Pinterest is a tool for collecting and organizing things you love. What’s a Pin? Pins are like handsome little bookmarks. Whenever you find something on the web that you want to keep, add it to Pinterest. Your newly minted Pin will be here whenever you need it, and will always link back to the site it came from. Collect Pins on boards. Boards are where you organize your Pins, and you get to decide what they’re all about. Set up group boards to share ideas and plan stuff with your friends. Follow people and boards to get their latest Pins delivered to your home feed. You can follow all of someone’s boards or just the ones you like best.

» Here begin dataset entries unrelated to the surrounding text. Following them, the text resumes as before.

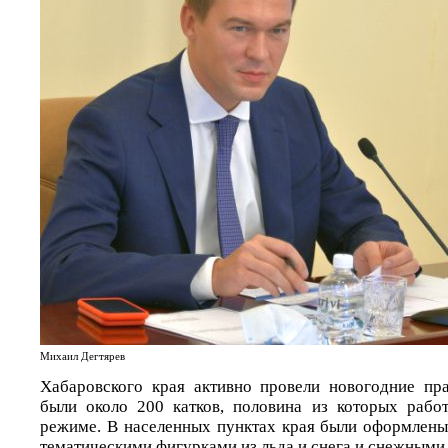
Михаил Дегтярев
Хабаровского края активно провели новогодние пр
были около 200 катков, половина из которых рабо
режиме. В населенных пунктах края были оформлены
тематическими фигурками из льда и снега и снежными 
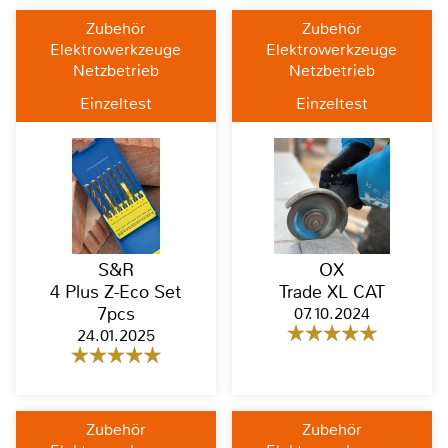
Zubehör
Zubehör
Elektrowerkzeuge
Elektrowerkzeuge
Netzbetrieb
Netzbetrieb
Einzeltest
Einzeltest
S&R
OX
4 Plus Z-Eco Set
Trade XL CAT
7pcs
07.10.2024
24.01.2025
Zubehör
Zubehör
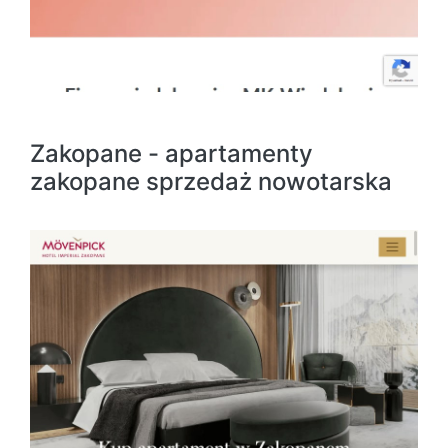
Zakopane - apartamenty
zakopane sprzedaż nowotarska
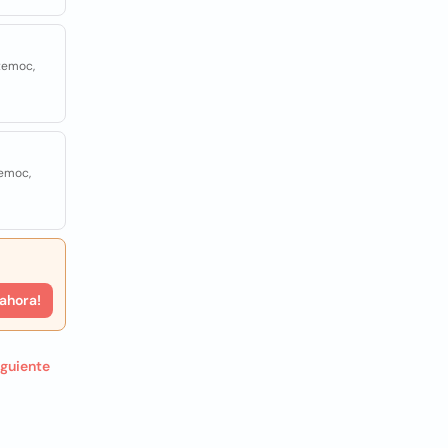
temoc,
temoc,
 ahora!
iguiente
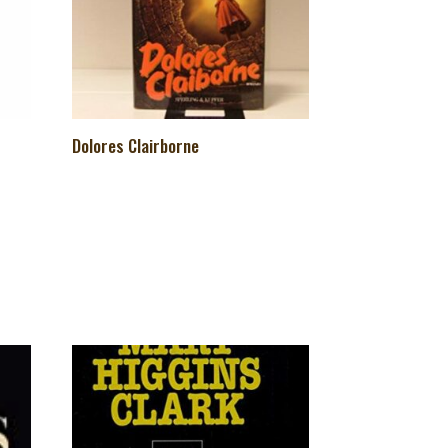
Dolores Clairborne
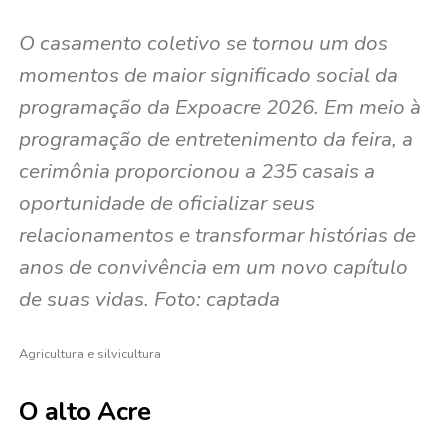
O casamento coletivo se tornou um dos
momentos de maior significado social da
programação da Expoacre 2026. Em meio à
programação de entretenimento da feira, a
cerimônia proporcionou a 235 casais a
oportunidade de oficializar seus
relacionamentos e transformar histórias de
anos de convivência em um novo capítulo
de suas vidas. Foto: captada
Agricultura e silvicultura
O alto Acre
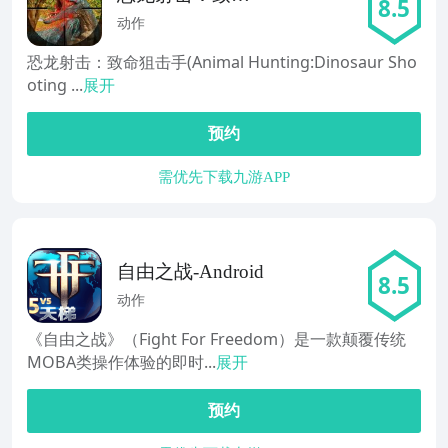
8.5
狙击手
动作
恐龙射击：致命狙击手(Animal Hunting:Dinosaur Sho
oting ...
展开
预约
需优先下载九游APP
自由之战-Android
8.5
动作
《自由之战》（Fight For Freedom）是一款颠覆传统
MOBA类操作体验的即时...
展开
预约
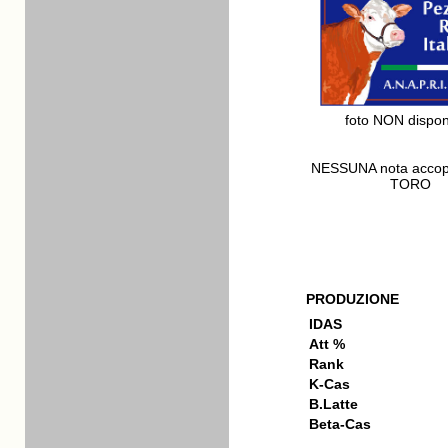
foto NON dispon
NESSUNA nota acco
TORO
PRODUZIONE
IDAS
Att %
Rank
K-Cas
B.Latte
Beta-Cas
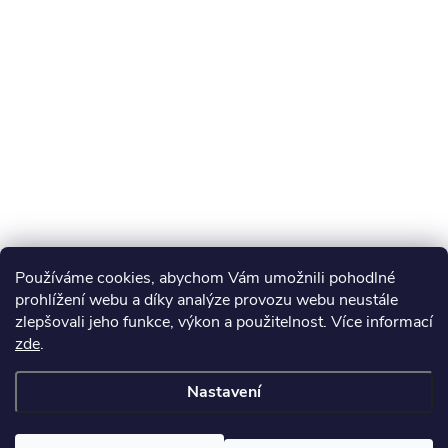
Používáme cookies, abychom Vám umožnili pohodlné
prohlížení webu a díky analýze provozu webu neustále
zlepšovali jeho funkce, výkon a použitelnost. Více informací
zde
.
Nastavení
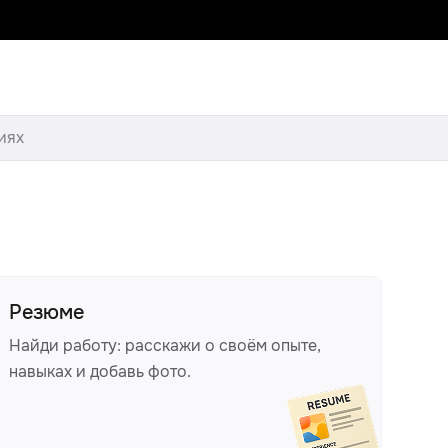
иях
Резюме
Найди работу: расскажи о своём опыте,
навыках и добавь фото.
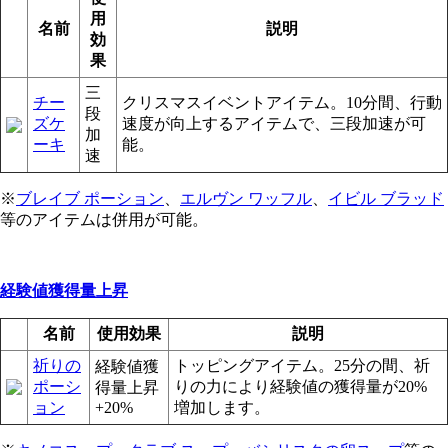
用
名前
説明
効
果
三
チー
クリスマスイベントアイテム。10分間、行動
段
ズケ
速度が向上するアイテムで、三段加速が可
加
ーキ
能。
速
※
ブレイブ ポーション
、
エルヴン ワッフル
、
イビル ブラッド
等のアイテムは併用が可能。
経験値獲得量上昇
名前
使用効果
説明
祈りの
トッピングアイテム。25分の間、祈
経験値獲
ポーシ
りの力により経験値の獲得量が20%
得量上昇
ョン
+20%
増加します。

An Example of a Teacher's Pinterest Board
Tim's Pinterest Boards
Ways to use Pinterest in Your Classroom
borrowed from @teachthought
- Swap lesson plans. Pinterest is full of lesson plans that you can use and adapt to your own needs. You can also show off your own great ideas by pinning photos and blog posts on your own.
- Locate amazing images for your lessons. Pinterest is a very visual resource, which is what makes it such a great place to look when you’re trying to find images for a lesson or a lecture. There are tons of material that is historical, contemporary, art historical, or just plain interesting to look through.
- Have students pin project ideas. Pinterest can also be a great place to get students working. Teachers could have students pin ideas on a board that relate to a particular project they’ll be working on.
- Use pinning as part of a lesson. Of course, pinning itself could also be an educational experience. Students could have to pin items that fit a certain set of criteria as part of a lesson.
- Collect ideas for virtual field trips. Let your kids travel the world through the web when you find creative online field trips on Pinterest, or build your own through great images.
- Make group work visual. Whether you’re working with your colleagues or helping students to work on a group project, Pinterest can be a great place to collaborate. Share images for presentations or links to papers, resources, and research.
- Have students photo journal on Pinterest. There are numerous ways students can use Pinterest to journal. How about a series of photos captioned in a foreign language? Or documenting a trip they took? The possibilities are endless.
- Find loads of printables. If you’re in the market for some printable games and lessons for your students, you’ll find tons of great stuff on Pinterest.
- Pump up your science lessons with amazing experiments. Search through the pins on the site for some ideas that can help bring science to life for your students.
- Get ideas on how to make learning more hands-on. There are pages and pages worth of pins all about hands-on projects for students. Take advantage of some to make your lessons more interesting and memorable for your students.
- Find great books to use in the classroom. It can be tough to choose books for young readers that are both fresh and age appropriate. Luckily, you’ll find some help on that when you look through Pinterest.
- Look for grade-specific materials. Need to search by grade? You can do that, too! If you find boards you like, make sure to follow them.